The cancer of cynicism

cynicism2

 

2014/09/02 • Politics

By Robert van Voren

After the Soviet Union disintegrated, gradually a new generation took the lead. Some already appeared on the horizon during the lateBrezhnev and Gorbachev years, but most climbed the career ladders in the 1990s.What was in many cases a common denominator was the fact that they had no ideology, no convictions, no beliefs – just total cynicism. And often this was expressed with a hunger for only two things: money, and what we call “bling-bling”.

Over the past years we have witnessed the appearance of the next generation, young and normal-thinking Russians who are in many ways no different than their Western European peers. However, this very hopeful development has been completely overshadowed by the rule of the cynics, who have plunged Russia once again into a senseless bloody war. The generation of the cynics, exemplified by Putin c.s., keep the country in a stranglehold and have imposed their version of reality on the nation. Alas, the normal-thinking Russians appear to be a miniscule minority, in an ocean of servitude, infantilism, and inferiority complexes compensated with what the French would call “grandeur impériale”. And what is worse, one normal-thinking Russian after the other bade the country farewell, feeling disgusted by the explosion of totalitarian thinking among their fellow countrymen.

Cynicism rules and is all-pervasive. Internationally accepted terminology is used, but has a completely different and hollow meaning. Terms like democracy, rule of law, humanitarian aid, defense of peaceful citizens have become synonyms of neo-fascist dictatorship, Soviet-style justice, stealthy invasion of a neighboring country and downright occupation of foreign soil. There is no war, there are only “soldiers on vacation” or “soldiers who got lost”, and dead “soldiers on vacation” are brought back in sealed lead coffins and buried without name tags on their graves. While the world is watching an invasion of thousands of troops, hundreds of tanks and other military hardware, and shameless bombing of a neighboring country with rocket launchers, we are told we all have a problem with our eyesight and it is all a big misunderstanding. Russia is a peaceful country and only means well; we just don’t understand to what extent they are trying to help.

This is, of course, disgusting. It is the typical behavior of a KGB coward, who is compensating his small size and his mediocre career within the KGB with creating Potemkin villages, being deceptive, underhand and – above all – totally cynical. But what really upsets me is that most Western leaders go along. Without noticing it themselves, they become part of this cynical theatre play, where FSB and GRU officers from Russia play the role of “separatist leaders” and become part of negotiations where they show their “modest” demands to Kyiv, and Putin subsequently dares to add on by claiming their have a right to “statehood” and the West should accept. If not, Russia willexert its right to “defend” the Russian-speaking people, whether they want his “defense”or not. Oh, and of course without war: just by sending humanitarian aid!

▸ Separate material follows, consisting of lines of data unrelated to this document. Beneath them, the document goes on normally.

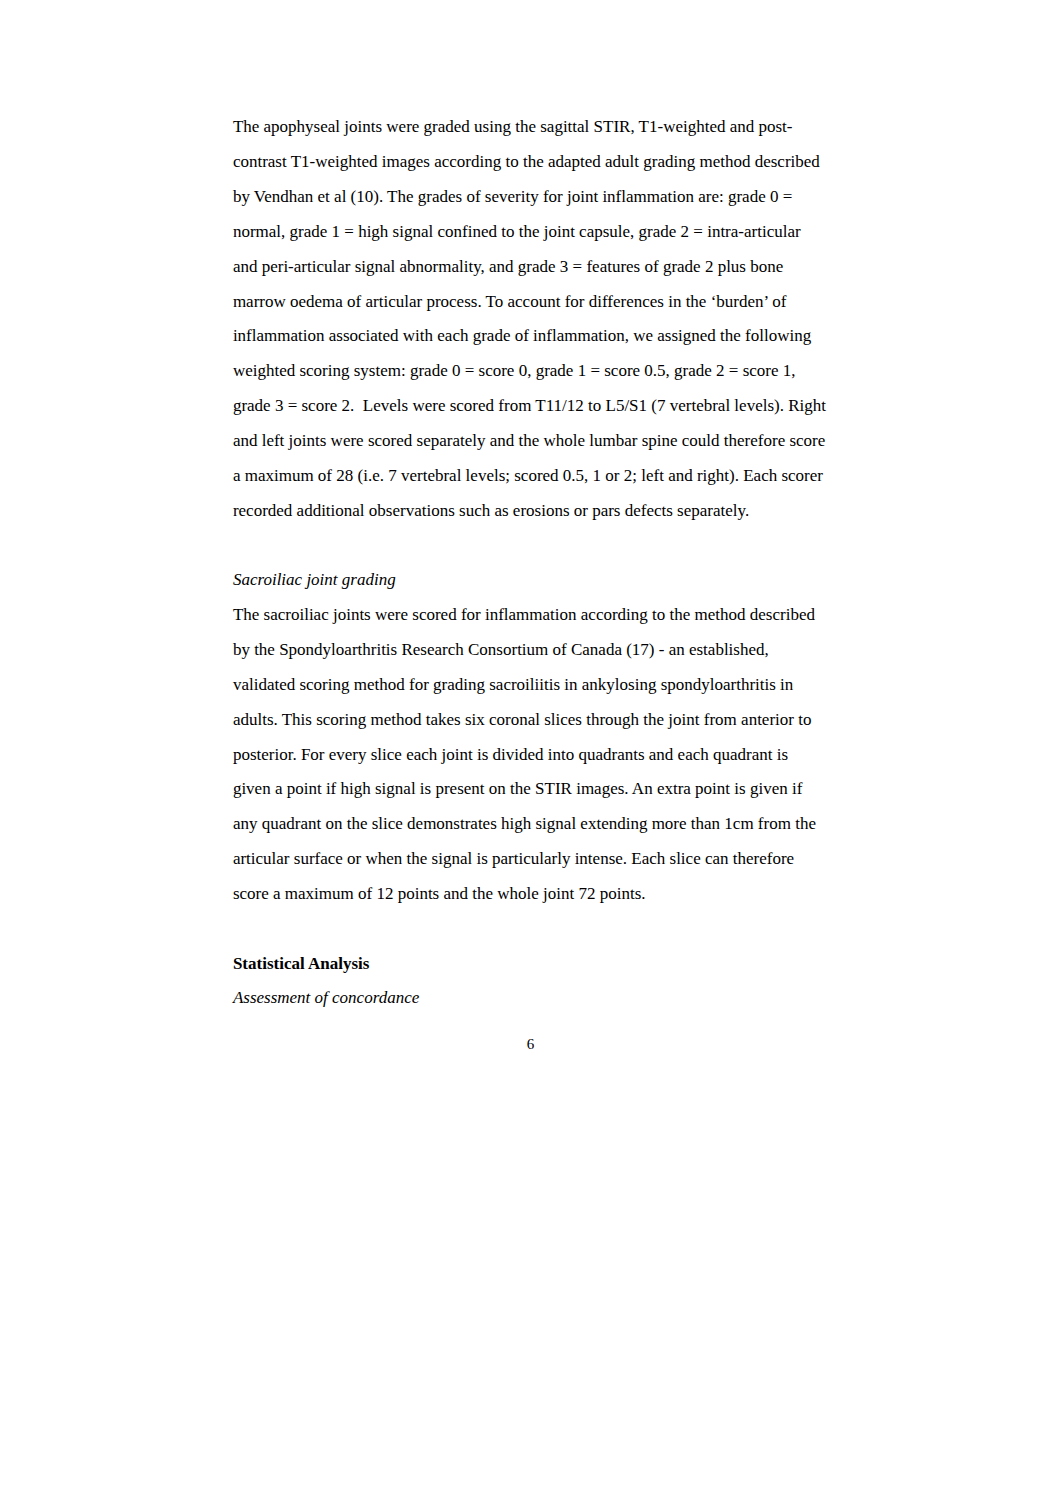The apophyseal joints were graded using the sagittal STIR, T1-weighted and post-contrast T1-weighted images according to the adapted adult grading method described by Vendhan et al (10). The grades of severity for joint inflammation are: grade 0 = normal, grade 1 = high signal confined to the joint capsule, grade 2 = intra-articular and peri-articular signal abnormality, and grade 3 = features of grade 2 plus bone marrow oedema of articular process. To account for differences in the ‘burden’ of inflammation associated with each grade of inflammation, we assigned the following weighted scoring system: grade 0 = score 0, grade 1 = score 0.5, grade 2 = score 1, grade 3 = score 2. Levels were scored from T11/12 to L5/S1 (7 vertebral levels). Right and left joints were scored separately and the whole lumbar spine could therefore score a maximum of 28 (i.e. 7 vertebral levels; scored 0.5, 1 or 2; left and right). Each scorer recorded additional observations such as erosions or pars defects separately.
Sacroiliac joint grading
The sacroiliac joints were scored for inflammation according to the method described by the Spondyloarthritis Research Consortium of Canada (17) - an established, validated scoring method for grading sacroiliitis in ankylosing spondyloarthritis in adults. This scoring method takes six coronal slices through the joint from anterior to posterior. For every slice each joint is divided into quadrants and each quadrant is given a point if high signal is present on the STIR images. An extra point is given if any quadrant on the slice demonstrates high signal extending more than 1cm from the articular surface or when the signal is particularly intense. Each slice can therefore score a maximum of 12 points and the whole joint 72 points.
Statistical Analysis
Assessment of concordance
6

Without noticing it, we slide down the slippery path of Putinism, become part of his sick game, start using his vocabulary, while in fact we should be honest and clear: Russia is waging war on a neighboring country, while it is at the same time too much of a coward to declare war.Sorry, but at least in that sense Hitler had the guts to say what he did and called red – red, green – green and war – war.

Why are we accepting this travesty of the human brain, and go along with Putin’s sick games? Men and women are dying out there, killed in a war that nobody wants, and only because of some sick person ruling a country that seems to have sunk into a collective psychosis. Isn’t it time to wake up from this nightmare and at least realize what is at hand?